YOUR INSTRUCTIONS> Where an image appears in the data, omit it and reproduce the rest exactly.

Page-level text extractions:
::::

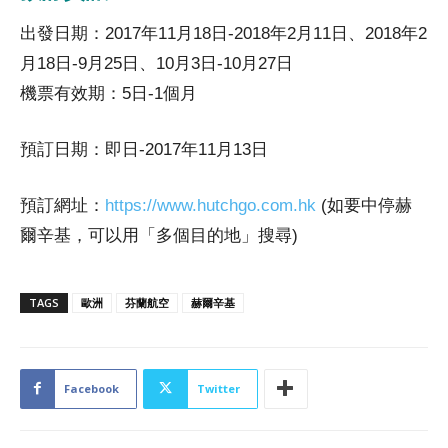
出發日期：2017年11月18日-2018年2月11日、2018年2
月18日-9月25日、10月3日-10月27日
機票有效期：5日-1個月
預訂日期：即日-2017年11月13日
預訂網址：
https://www.hutchgo.com.hk
(如要中停赫
爾辛基，可以用「多個目的地」搜尋)
TAGS
歐洲
芬蘭航空
赫爾辛基
Facebook
Twitter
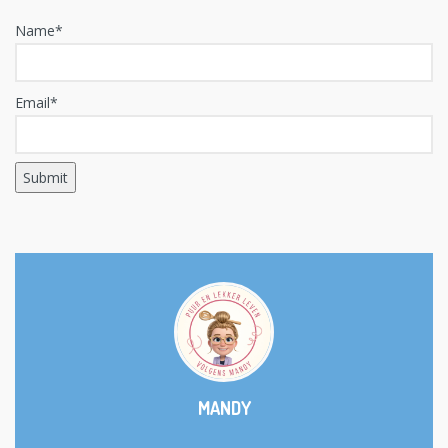
Name*
Email*
MANDY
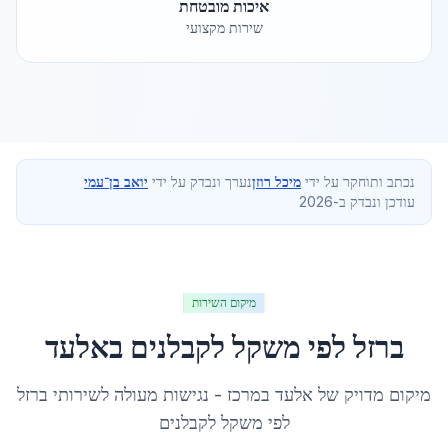
איכות מובטחת
שירות מקצועי
נכתב ותוחקר על ידי
מיכל רוזן
נערך ונבדק על ידי
יואב בן־עמי
עודכן ונבדק ב-2026
מיקום השירות
ברזל לפי משקל לקבלנים
ב
אלעד
מיקום מדויק של
אלעד
ב
מרכז
- נגישות מעולה לשירותי
ברזל
לפי משקל לקבלנים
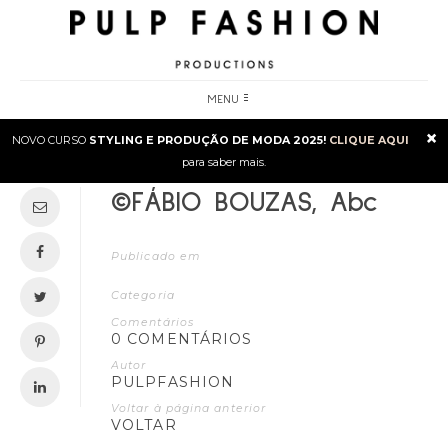
MENU
×
NOVO CURSO
STYLING E PRODUÇÃO DE MODA 2025!
CLIQUE AQUI
para saber mais.
©FÁBIO BOUZAS, Abc
Publicado em
Categoria
Comentários
0 COMENTÁRIOS
Autor
PULPFASHION
Voltar à página anterior
VOLTAR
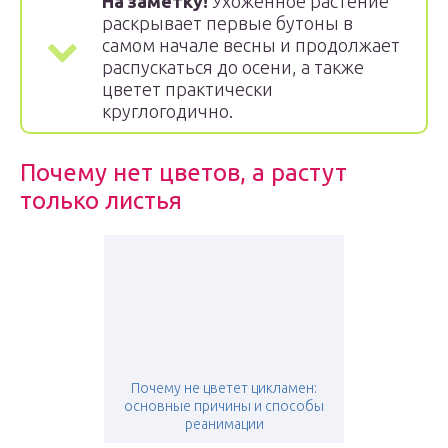
На заметку!
Ухоженное растение
раскрывает первые бутоны в
самом начале весны и продолжает
распускаться до осени, а также
цветет практически
круглогодично.
Почему нет цветов, а растут
только листья
Почему не цветет цикламен:
основные причины и способы
реанимации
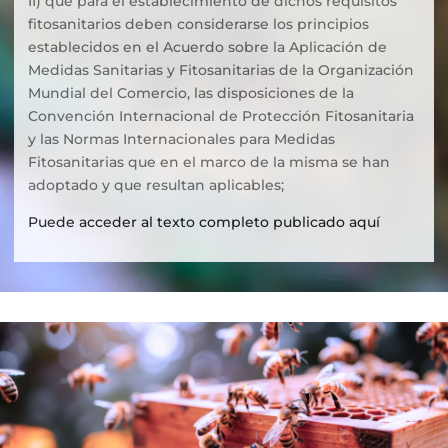
II) que para el establecimiento de dichos requisitos
fitosanitarios deben considerarse los principios
establecidos en el Acuerdo sobre la Aplicación de
Medidas Sanitarias y Fitosanitarias de la Organización
Mundial del Comercio, las disposiciones de la
Convención Internacional de Protección Fitosanitaria
y las Normas Internacionales para Medidas
Fitosanitarias que en el marco de la misma se han
adoptado y que resultan aplicables;
Puede acceder al texto completo publicado aquí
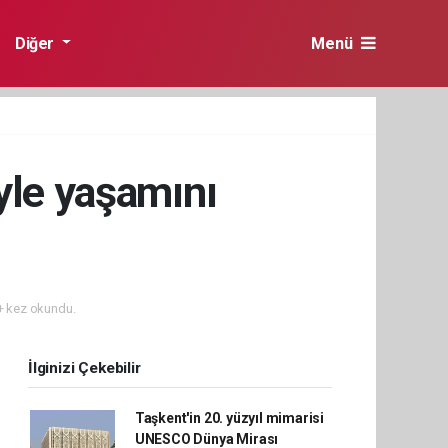
Diğer
Menü
yle yaşamını
 kez okundu.
İlginizi Çekebilir
Taşkent'in 20. yüzyıl mimarisi
UNESCO Dünya Mirası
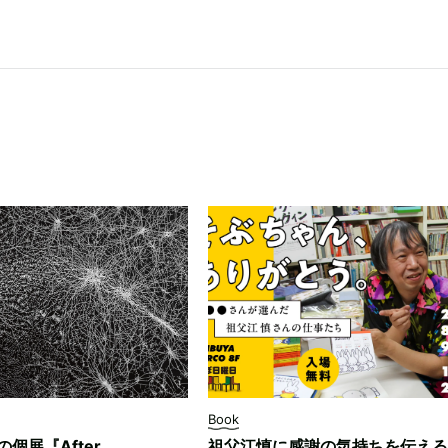
Book
ksの個展『After
祖父江慎に感謝の気持ちを伝える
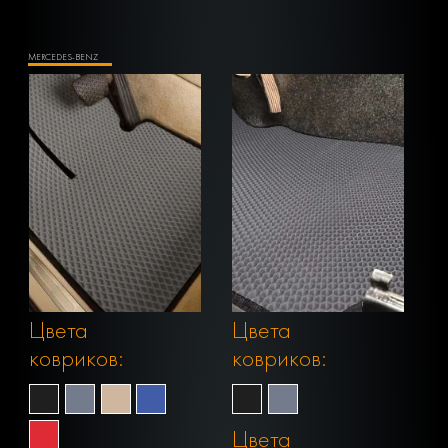
MERCEDES-BENZ
Цвета
Цвета
ковриков:
ковриков:
Цвета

::::

YOUR SOLUTION>
出發日期：2017年11月18日-2018年2月11日、2018年2
月18日-9月25日、10月3日-10月27日
機票有效期：5日-1個月
預訂日期：即日-2017年11月13日
預訂網址：
https://www.hutchgo.com.hk
(如要中停赫
爾辛基，可以用「多個目的地」搜尋)
TAGS
歐洲
芬蘭航空
赫爾辛基
Facebook
Twitter
Name*
Email*
MANDY
איכות מובטחת
שירות מקצועי
נכתב ותוחקר על ידי
מיכל רוזן
נערך ונבדק על ידי
יואב בן־עמי
עודכן ונבדק ב-2026
מיקום השירות
ברזל לפי משקל לקבלנים
ב
אלעד
מיקום מדויק של
אלעד
ב
מרכז
- נגישות מעולה לשירותי
ברזל
לפי משקל לקבלנים
MENU
×
NOVO CURSO
STYLING E PRODUÇÃO DE MODA 2025!
CLIQUE AQUI
para saber mais.
©FÁBIO BOUZAS, Abc
Publicado em
Categoria
Comentários
0 COMENTÁRIOS
Autor
PULPFASHION
Voltar à página anterior
VOLTAR
На заметку!
Ухоженное растение
раскрывает первые бутоны в
самом начале весны и продолжает
распускаться до осени, а также
цветет практически
круглогодично.
Почему нет цветов, а растут
только листья
Почему не цветет цикламен:
основные причины и способы
реанимации
II) que para el establecimiento de dichos requisitos
fitosanitarios deben considerarse los principios
establecidos en el Acuerdo sobre la Aplicación de
Medidas Sanitarias y Fitosanitarias de la Organización
Mundial del Comercio, las disposiciones de la
Convención Internacional de Protección Fitosanitaria
y las Normas Internacionales para Medidas
Fitosanitarias que en el marco de la misma se han
adoptado y que resultan aplicables;
Puede acceder al texto completo publicado aquí
Diğer
Menü
yle yaşamını
 kez okundu.
İlginizi Çekebilir
Taşkent'in 20. yüzyıl mimarisi
UNESCO Dünya Mirası
Book
ksの個展『After
祖父江慎に感謝の気持ちを伝える
MERCEDES-BENZ
Цвета
Цвета
ковриков:
ковриков:
Цвета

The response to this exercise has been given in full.